Please Believe Me (1950)    1 Stars

 

 

Please Believe Me (1950)

Director: Norman Taurog

Cast: Deborah Kerr, Robert Walker, Mark Stevens

Synopsis: A young English woman inherits a Texas ranch and heads to America to start a new and prosperous life, having no idea of the sort of man trouble she’ll attract.

 

 

 

 

There’s something strangely old-fashioned about this movie that is difficult to define. The storyline is one that was more suited to 1940 than 1950 – it seems too small and insubstantial for actors of the calibre of Deborah Kerr and Robert Walker to be involved, and the storyline too lightweight.

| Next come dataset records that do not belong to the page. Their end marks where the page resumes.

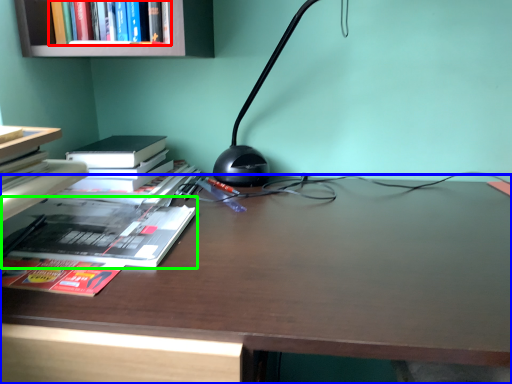
Question: Considering the real-world distances, which object is closest to book (highlighted by a red box)? desk (highlighted by a blue box) or book (highlighted by a green box).

Choices:
 (A) desk
 (B) book

Answer: (B)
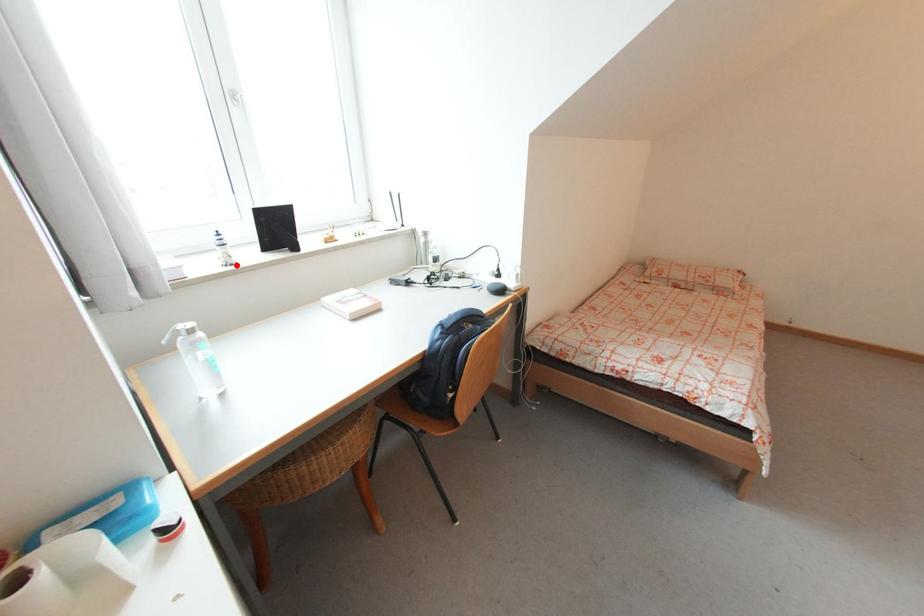
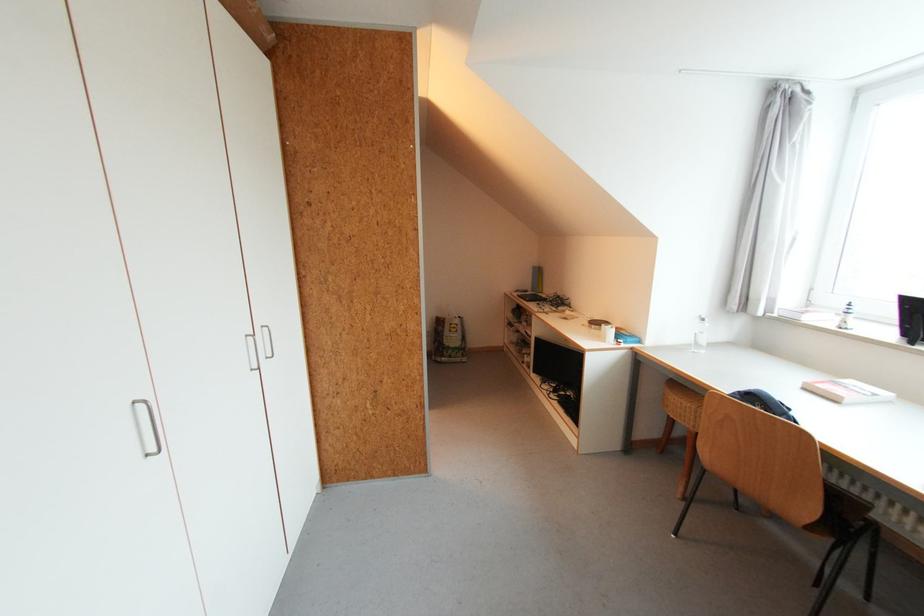
Locate, in the second image, the point that corresponds to the highlighted location in the first image.

(845, 329)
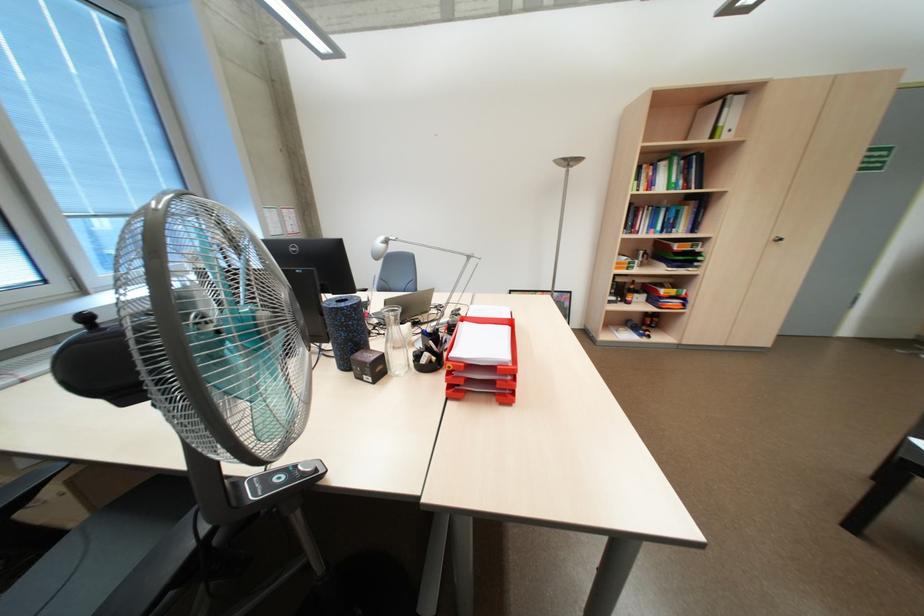
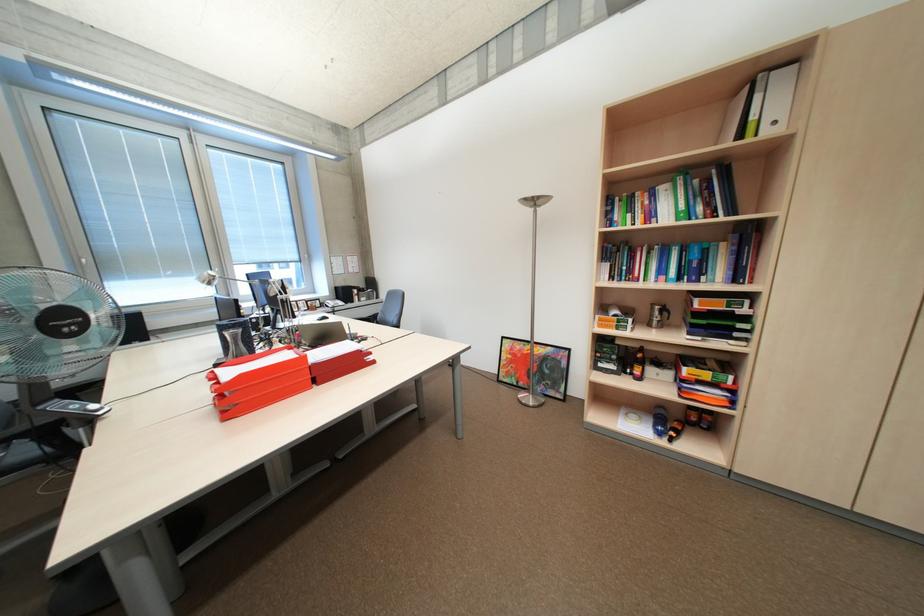
In the second image, find the point that corresponds to (648,249) in the first image.

(663, 304)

Anyway, the plot – such as it is – concerns the pursuit of an heiress by a con-man, a millionaire and a lawyer, and takes place largely on a US-bound cruise liner. The leads play their parts capably, although Mark Stevens as the lawyer is a little anonymous. Having said that, I can’t help feeling both Walker and Peter Lawford would have been more effective had they exchanged roles. Perhaps that’s just because of Lawford’s cut-glass English accent, though – a characteristic that has become synonymous with villainy in a slew of recent flicks. James Whitmore provides able support, but is a little under-used.

There are a few humorous moments, but within a week of watching it you’ll be hard-pushed to remember much at all of this unambitious little pic.